» **Task instructions**
Please copy every one of the lines below without changing a single character.

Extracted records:

------

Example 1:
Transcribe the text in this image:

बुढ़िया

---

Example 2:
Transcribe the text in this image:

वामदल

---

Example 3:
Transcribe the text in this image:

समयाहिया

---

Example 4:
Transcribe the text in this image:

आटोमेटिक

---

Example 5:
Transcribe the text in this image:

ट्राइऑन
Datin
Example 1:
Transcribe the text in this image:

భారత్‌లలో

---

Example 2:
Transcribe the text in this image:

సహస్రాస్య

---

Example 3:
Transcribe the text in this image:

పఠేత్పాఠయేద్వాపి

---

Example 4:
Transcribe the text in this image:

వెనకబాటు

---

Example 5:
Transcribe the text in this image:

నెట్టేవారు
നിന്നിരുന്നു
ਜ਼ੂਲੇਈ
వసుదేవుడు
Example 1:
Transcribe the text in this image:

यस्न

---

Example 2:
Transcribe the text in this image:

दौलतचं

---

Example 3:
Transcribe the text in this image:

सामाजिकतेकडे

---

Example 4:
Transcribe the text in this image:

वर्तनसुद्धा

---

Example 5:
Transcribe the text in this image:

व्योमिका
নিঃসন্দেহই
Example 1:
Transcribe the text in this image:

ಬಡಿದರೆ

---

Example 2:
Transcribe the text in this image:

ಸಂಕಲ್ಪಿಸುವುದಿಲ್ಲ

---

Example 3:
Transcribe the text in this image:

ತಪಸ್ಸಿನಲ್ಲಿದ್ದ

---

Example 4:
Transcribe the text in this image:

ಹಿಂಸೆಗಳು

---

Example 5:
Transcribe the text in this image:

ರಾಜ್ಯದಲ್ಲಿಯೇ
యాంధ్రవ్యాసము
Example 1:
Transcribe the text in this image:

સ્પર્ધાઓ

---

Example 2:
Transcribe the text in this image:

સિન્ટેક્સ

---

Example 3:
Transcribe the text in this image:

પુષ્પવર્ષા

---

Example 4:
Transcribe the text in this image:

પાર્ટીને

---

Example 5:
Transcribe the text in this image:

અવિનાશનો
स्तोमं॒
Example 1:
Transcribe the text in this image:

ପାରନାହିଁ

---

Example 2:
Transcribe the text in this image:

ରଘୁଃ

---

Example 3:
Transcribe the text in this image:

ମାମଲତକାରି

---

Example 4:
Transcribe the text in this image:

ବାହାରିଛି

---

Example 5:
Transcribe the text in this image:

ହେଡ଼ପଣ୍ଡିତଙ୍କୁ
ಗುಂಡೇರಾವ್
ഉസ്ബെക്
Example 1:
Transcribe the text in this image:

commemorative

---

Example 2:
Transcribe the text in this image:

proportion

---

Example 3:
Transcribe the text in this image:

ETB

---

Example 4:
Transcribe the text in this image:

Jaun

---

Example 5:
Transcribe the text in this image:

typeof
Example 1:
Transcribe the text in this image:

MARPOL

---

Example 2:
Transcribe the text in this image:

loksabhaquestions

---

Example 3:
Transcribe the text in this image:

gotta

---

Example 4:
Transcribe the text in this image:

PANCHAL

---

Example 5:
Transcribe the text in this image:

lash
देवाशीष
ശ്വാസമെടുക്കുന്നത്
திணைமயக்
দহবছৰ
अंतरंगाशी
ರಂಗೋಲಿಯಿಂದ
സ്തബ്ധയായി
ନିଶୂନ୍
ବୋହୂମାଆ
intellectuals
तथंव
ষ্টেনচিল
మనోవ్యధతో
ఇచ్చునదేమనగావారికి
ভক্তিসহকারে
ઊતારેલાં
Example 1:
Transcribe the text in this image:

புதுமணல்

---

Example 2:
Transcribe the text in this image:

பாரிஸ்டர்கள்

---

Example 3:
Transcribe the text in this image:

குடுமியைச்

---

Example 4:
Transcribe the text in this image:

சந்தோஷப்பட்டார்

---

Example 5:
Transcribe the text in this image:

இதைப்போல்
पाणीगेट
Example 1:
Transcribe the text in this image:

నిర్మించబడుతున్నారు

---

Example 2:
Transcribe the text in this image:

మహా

------

» **Written reply**
Example 1:
Transcribe the text in this image:

बुढ़िया

---

Example 2:
Transcribe the text in this image:

वामदल

---

Example 3:
Transcribe the text in this image:

समयाहिया

---

Example 4:
Transcribe the text in this image:

आटोमेटिक

---

Example 5:
Transcribe the text in this image:

ट्राइऑन
Datin
Example 1:
Transcribe the text in this image:

భారత్‌లలో

---

Example 2:
Transcribe the text in this image:

సహస్రాస్య

---

Example 3:
Transcribe the text in this image:

పఠేత్పాఠయేద్వాపి

---

Example 4:
Transcribe the text in this image:

వెనకబాటు

---

Example 5:
Transcribe the text in this image:

నెట్టేవారు
നിന്നിരുന്നു
ਜ਼ੂਲੇਈ
వసుదేవుడు
Example 1:
Transcribe the text in this image:

यस्न

---

Example 2:
Transcribe the text in this image:

दौलतचं

---

Example 3:
Transcribe the text in this image:

सामाजिकतेकडे

---

Example 4:
Transcribe the text in this image:

वर्तनसुद्धा

---

Example 5:
Transcribe the text in this image:

व्योमिका
নিঃসন্দেহই
Example 1:
Transcribe the text in this image:

ಬಡಿದರೆ

---

Example 2:
Transcribe the text in this image:

ಸಂಕಲ್ಪಿಸುವುದಿಲ್ಲ

---

Example 3:
Transcribe the text in this image:

ತಪಸ್ಸಿನಲ್ಲಿದ್ದ

---

Example 4:
Transcribe the text in this image:

ಹಿಂಸೆಗಳು

---

Example 5:
Transcribe the text in this image:

ರಾಜ್ಯದಲ್ಲಿಯೇ
యాంధ్రవ్యాసము
Example 1:
Transcribe the text in this image:

સ્પર્ધાઓ

---

Example 2:
Transcribe the text in this image:

સિન્ટેક્સ

---

Example 3:
Transcribe the text in this image:

પુષ્પવર્ષા

---

Example 4:
Transcribe the text in this image:

પાર્ટીને

---

Example 5:
Transcribe the text in this image:

અવિનાશનો
स्तोमं॒
Example 1:
Transcribe the text in this image:

ପାରନାହିଁ

---

Example 2:
Transcribe the text in this image:

ରଘୁଃ

---

Example 3:
Transcribe the text in this image:

ମାମଲତକାରି

---

Example 4:
Transcribe the text in this image:

ବାହାରିଛି

---

Example 5:
Transcribe the text in this image:

ହେଡ଼ପଣ୍ଡିତଙ୍କୁ
ಗುಂಡೇರಾವ್
ഉസ്ബെക്
Example 1:
Transcribe the text in this image:

commemorative

---

Example 2:
Transcribe the text in this image:

proportion

---

Example 3:
Transcribe the text in this image:

ETB

---

Example 4:
Transcribe the text in this image:

Jaun

---

Example 5:
Transcribe the text in this image:

typeof
Example 1:
Transcribe the text in this image:

MARPOL

---

Example 2:
Transcribe the text in this image:

loksabhaquestions

---

Example 3:
Transcribe the text in this image:

gotta

---

Example 4:
Transcribe the text in this image:

PANCHAL

---

Example 5:
Transcribe the text in this image:

lash
देवाशीष
ശ്വാസമെടുക്കുന്നത്
திணைமயக்
দহবছৰ
अंतरंगाशी
ರಂಗೋಲಿಯಿಂದ
സ്തബ്ധയായി
ନିଶୂନ୍
ବୋହୂମାଆ
intellectuals
तथंव
ষ্টেনচিল
మనోవ్యధతో
ఇచ్చునదేమనగావారికి
ভক্তিসহকারে
ઊતારેલાં
Example 1:
Transcribe the text in this image:

புதுமணல்

---

Example 2:
Transcribe the text in this image:

பாரிஸ்டர்கள்

---

Example 3:
Transcribe the text in this image:

குடுமியைச்

---

Example 4:
Transcribe the text in this image:

சந்தோஷப்பட்டார்

---

Example 5:
Transcribe the text in this image:

இதைப்போல்
पाणीगेट
Example 1:
Transcribe the text in this image:

నిర్మించబడుతున్నారు

---

Example 2:
Transcribe the text in this image:

మహా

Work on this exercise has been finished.